Write out everything from the line containing "har funnits" down to the line containing "военного по заказу россиян", both included, exactly as they appear in the records. Leave the pictures out of your answer.

#### Entries provided ####

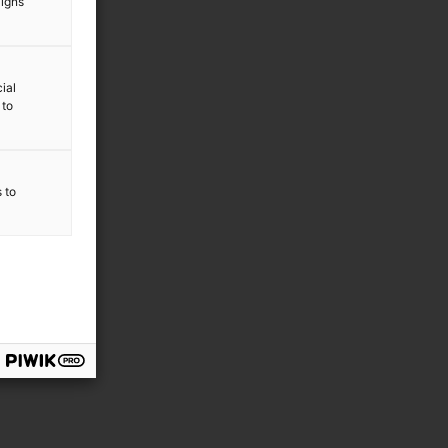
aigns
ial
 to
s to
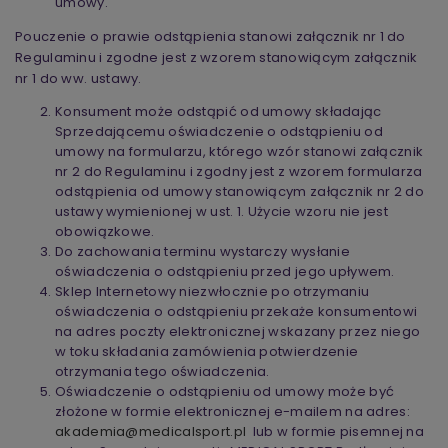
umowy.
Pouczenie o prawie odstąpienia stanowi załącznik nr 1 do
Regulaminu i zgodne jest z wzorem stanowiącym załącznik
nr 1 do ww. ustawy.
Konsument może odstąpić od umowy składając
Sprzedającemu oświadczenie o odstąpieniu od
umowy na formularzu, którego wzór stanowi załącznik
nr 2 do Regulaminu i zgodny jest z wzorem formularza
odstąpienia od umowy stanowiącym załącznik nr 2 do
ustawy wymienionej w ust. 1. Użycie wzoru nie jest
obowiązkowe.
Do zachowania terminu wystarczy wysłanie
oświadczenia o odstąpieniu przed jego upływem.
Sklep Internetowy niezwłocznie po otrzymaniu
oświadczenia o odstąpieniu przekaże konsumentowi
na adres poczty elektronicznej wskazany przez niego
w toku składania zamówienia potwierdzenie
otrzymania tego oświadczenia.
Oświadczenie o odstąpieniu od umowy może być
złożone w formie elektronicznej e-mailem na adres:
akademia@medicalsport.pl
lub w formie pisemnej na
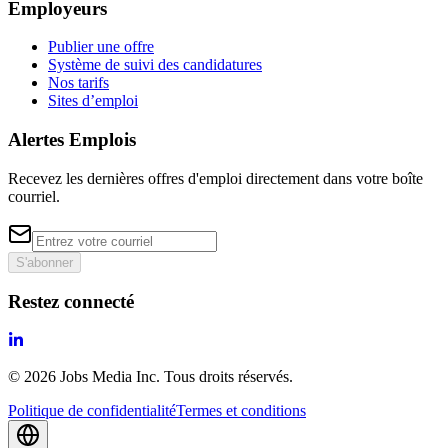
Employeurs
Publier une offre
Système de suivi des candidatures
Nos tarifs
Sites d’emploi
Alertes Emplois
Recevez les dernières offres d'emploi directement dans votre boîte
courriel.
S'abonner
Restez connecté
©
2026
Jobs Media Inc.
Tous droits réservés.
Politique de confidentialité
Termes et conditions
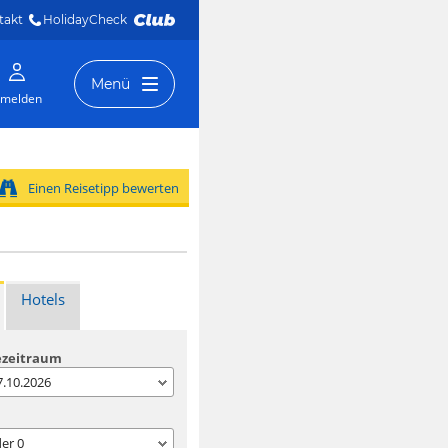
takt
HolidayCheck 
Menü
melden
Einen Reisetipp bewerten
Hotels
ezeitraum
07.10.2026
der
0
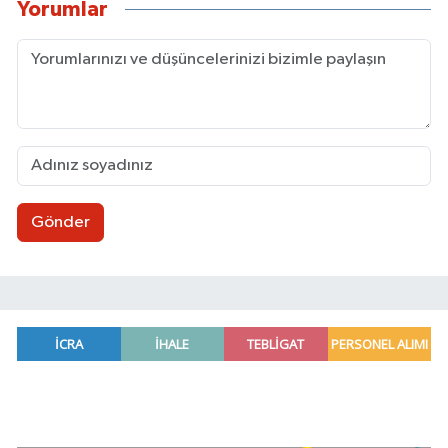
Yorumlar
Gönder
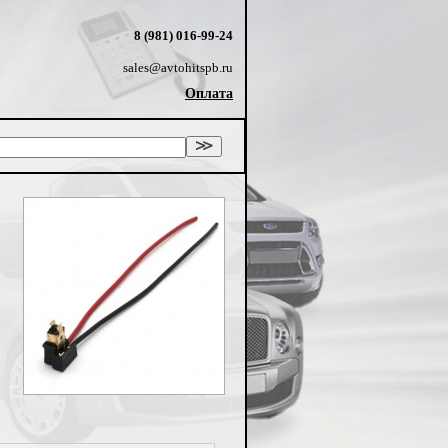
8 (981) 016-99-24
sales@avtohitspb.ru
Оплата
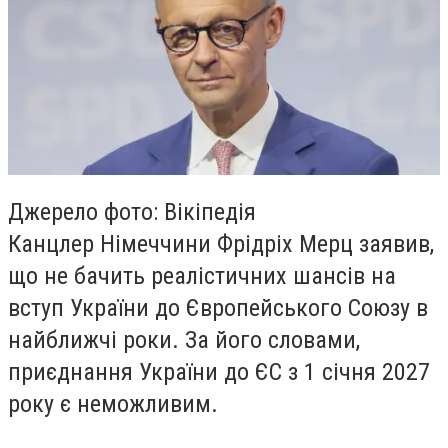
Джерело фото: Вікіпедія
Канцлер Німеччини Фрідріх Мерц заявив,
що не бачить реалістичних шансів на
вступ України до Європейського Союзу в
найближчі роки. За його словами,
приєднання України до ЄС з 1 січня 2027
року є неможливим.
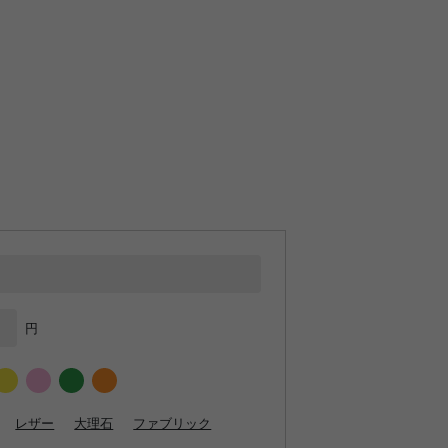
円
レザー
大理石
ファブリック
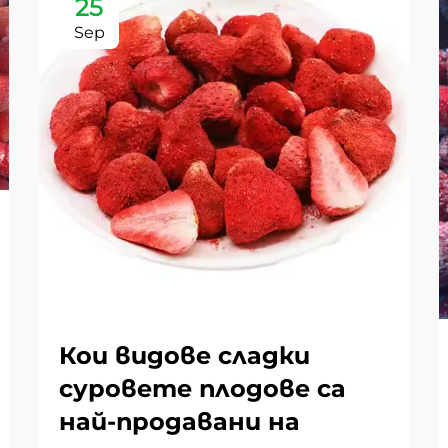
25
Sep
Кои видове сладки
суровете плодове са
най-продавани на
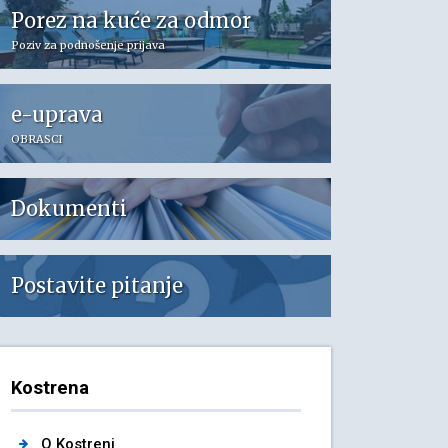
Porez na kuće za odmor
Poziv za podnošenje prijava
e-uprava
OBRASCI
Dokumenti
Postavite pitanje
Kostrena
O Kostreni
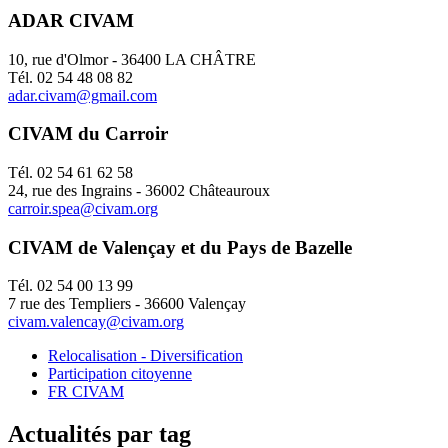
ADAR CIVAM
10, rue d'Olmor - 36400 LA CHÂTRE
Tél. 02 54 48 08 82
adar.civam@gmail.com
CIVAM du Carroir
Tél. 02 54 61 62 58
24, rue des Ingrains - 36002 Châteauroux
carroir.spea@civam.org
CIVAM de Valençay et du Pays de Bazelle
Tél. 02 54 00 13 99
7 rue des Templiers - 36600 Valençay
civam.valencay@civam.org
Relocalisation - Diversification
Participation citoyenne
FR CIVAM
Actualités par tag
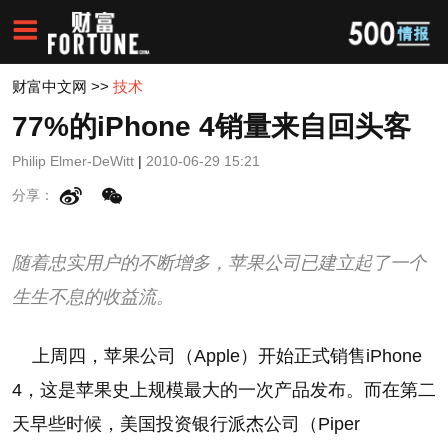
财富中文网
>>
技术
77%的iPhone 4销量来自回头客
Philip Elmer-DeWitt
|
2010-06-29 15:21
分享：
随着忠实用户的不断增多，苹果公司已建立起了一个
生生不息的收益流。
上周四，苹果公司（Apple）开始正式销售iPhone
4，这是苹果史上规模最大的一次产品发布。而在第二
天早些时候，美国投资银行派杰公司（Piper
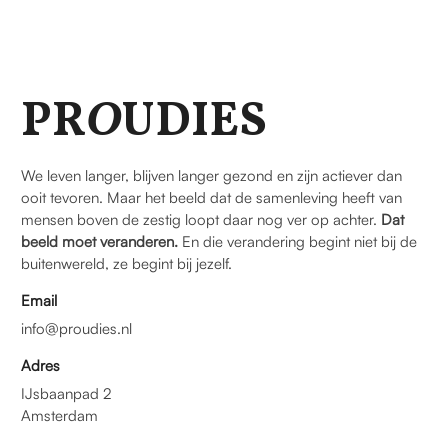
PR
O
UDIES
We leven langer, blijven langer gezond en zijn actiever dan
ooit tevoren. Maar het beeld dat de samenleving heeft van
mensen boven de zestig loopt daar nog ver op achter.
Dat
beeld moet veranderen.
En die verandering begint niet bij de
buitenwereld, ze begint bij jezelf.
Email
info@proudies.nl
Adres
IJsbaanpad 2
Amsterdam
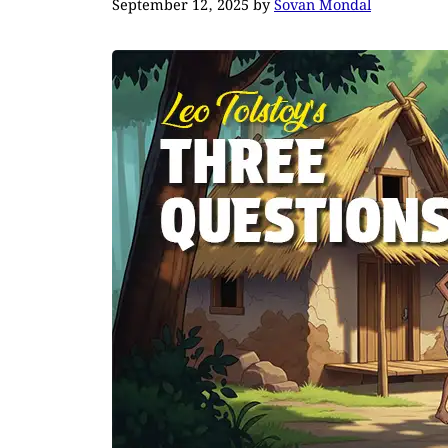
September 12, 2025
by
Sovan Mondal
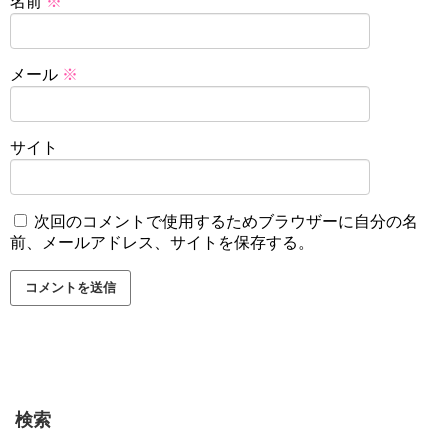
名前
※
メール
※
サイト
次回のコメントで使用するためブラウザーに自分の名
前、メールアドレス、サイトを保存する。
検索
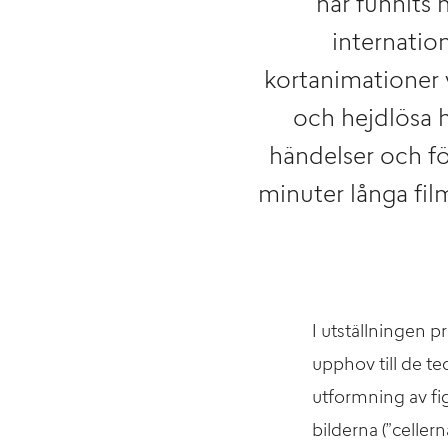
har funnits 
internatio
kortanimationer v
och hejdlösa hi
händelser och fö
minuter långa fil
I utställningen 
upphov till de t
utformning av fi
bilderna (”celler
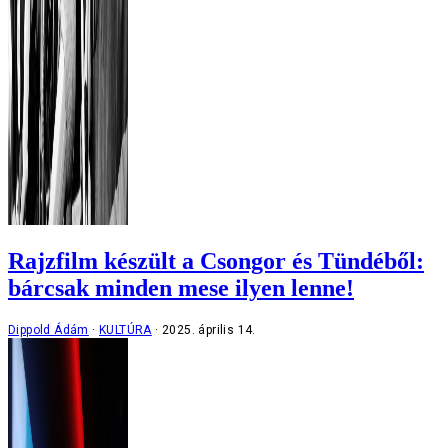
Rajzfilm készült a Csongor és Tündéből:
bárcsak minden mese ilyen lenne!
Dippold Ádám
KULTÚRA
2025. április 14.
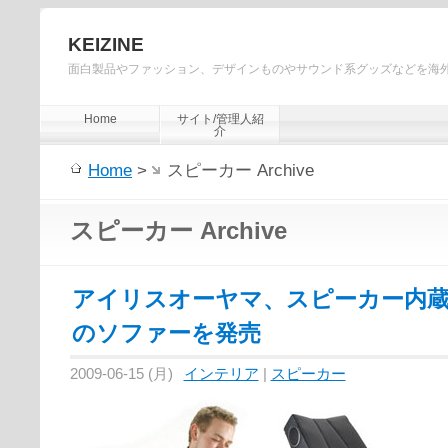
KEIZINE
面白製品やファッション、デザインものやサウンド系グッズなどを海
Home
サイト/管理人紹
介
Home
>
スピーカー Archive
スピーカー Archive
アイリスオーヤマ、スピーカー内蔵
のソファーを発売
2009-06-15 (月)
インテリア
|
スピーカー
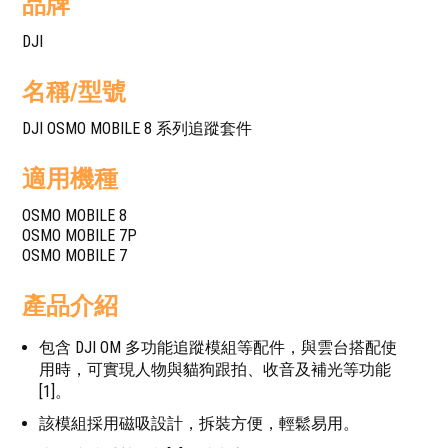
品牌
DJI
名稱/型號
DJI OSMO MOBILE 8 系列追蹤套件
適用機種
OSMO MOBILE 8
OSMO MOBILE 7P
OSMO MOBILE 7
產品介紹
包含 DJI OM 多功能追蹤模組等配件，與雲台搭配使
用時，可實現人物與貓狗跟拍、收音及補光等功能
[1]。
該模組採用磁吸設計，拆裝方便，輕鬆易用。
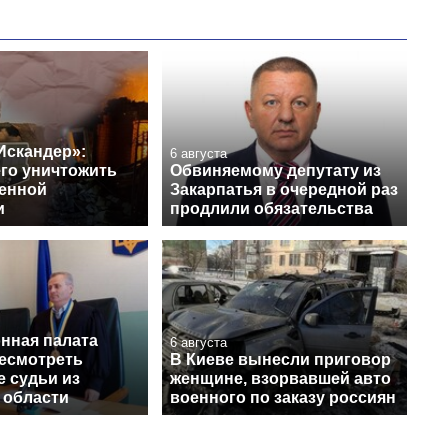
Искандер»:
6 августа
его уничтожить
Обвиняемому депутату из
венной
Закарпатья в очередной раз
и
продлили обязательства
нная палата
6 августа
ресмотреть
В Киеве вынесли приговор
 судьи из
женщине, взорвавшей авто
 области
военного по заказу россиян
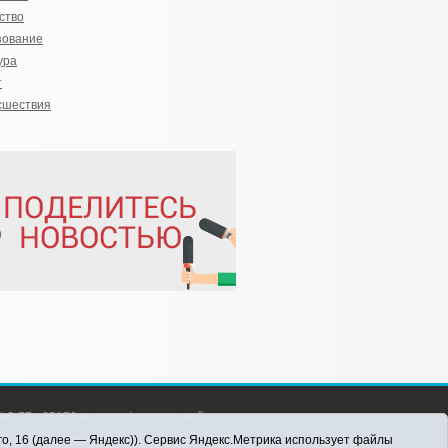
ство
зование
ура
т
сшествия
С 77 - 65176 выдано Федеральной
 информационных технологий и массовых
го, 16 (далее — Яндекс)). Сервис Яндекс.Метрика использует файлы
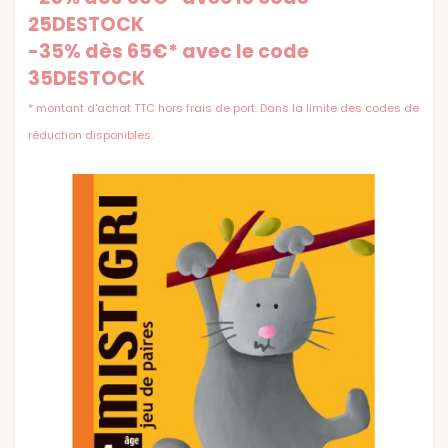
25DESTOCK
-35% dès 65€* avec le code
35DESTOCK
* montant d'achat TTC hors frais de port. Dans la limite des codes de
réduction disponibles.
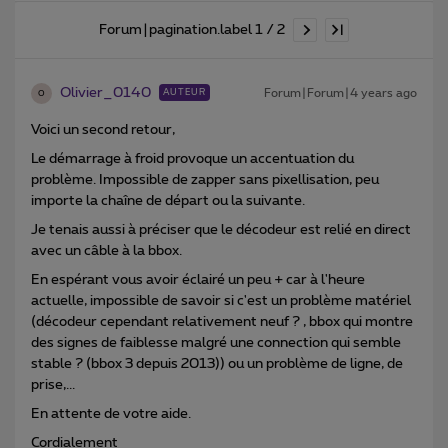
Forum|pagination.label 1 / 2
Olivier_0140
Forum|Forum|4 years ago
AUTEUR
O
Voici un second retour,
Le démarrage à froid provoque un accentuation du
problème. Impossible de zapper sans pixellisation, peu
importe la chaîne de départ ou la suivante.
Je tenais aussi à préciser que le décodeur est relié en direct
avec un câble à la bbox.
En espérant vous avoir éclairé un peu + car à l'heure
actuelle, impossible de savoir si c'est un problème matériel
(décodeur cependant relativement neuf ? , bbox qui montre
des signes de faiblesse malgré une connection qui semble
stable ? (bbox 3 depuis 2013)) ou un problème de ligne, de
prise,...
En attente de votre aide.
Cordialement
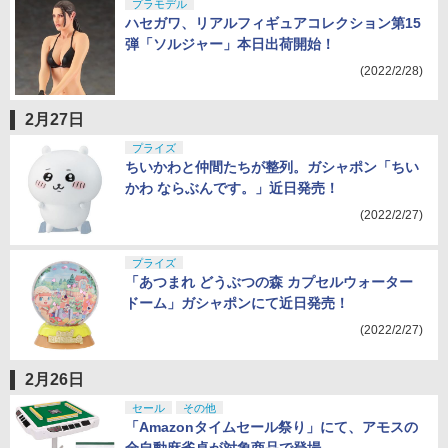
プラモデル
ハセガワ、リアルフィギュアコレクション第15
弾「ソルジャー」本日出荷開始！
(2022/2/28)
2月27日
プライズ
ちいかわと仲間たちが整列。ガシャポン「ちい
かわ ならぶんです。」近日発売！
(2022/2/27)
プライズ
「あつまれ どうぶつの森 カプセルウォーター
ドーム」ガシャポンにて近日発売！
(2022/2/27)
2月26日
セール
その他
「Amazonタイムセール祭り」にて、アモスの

####

--- Problem solution ---
har funnits 
internatio
kortanimationer v
och hejdlösa hi
händelser och fö
minuter långa fil
I utställningen 
upphov till de t
utformning av fi
bilderna (”celler
Rajzfilm készült a Csongor és Tündéből:
bárcsak minden mese ilyen lenne!
Dippold Ádám
KULTÚRA
2025. április 14.
KEIZINE
面白製品やファッション、デザインものやサウンド系グッズなどを海
Home
サイト/管理人紹
介
Home
>
スピーカー Archive
スピーカー Archive
アイリスオーヤマ、スピーカー内蔵
のソファーを発売
2009-06-15 (月)
インテリア
|
スピーカー
品牌
DJI
名稱/型號
DJI OSMO MOBILE 8 系列追蹤套件
適用機種
OSMO MOBILE 8
OSMO MOBILE 7P
OSMO MOBILE 7
產品介紹
包含 DJI OM 多功能追蹤模組等配件，與雲台搭配使
用時，可實現人物與貓狗跟拍、收音及補光等功能
[1]。
該模組採用磁吸設計，拆裝方便，輕鬆易用。
Искандер»:
6 августа
его уничтожить
Обвиняемому депутату из
венной
Закарпатья в очередной раз
и
продлили обязательства
нная палата
6 августа
ресмотреть
В Киеве вынесли приговор
 судьи из
женщине, взорвавшей авто
 области
военного по заказу россиян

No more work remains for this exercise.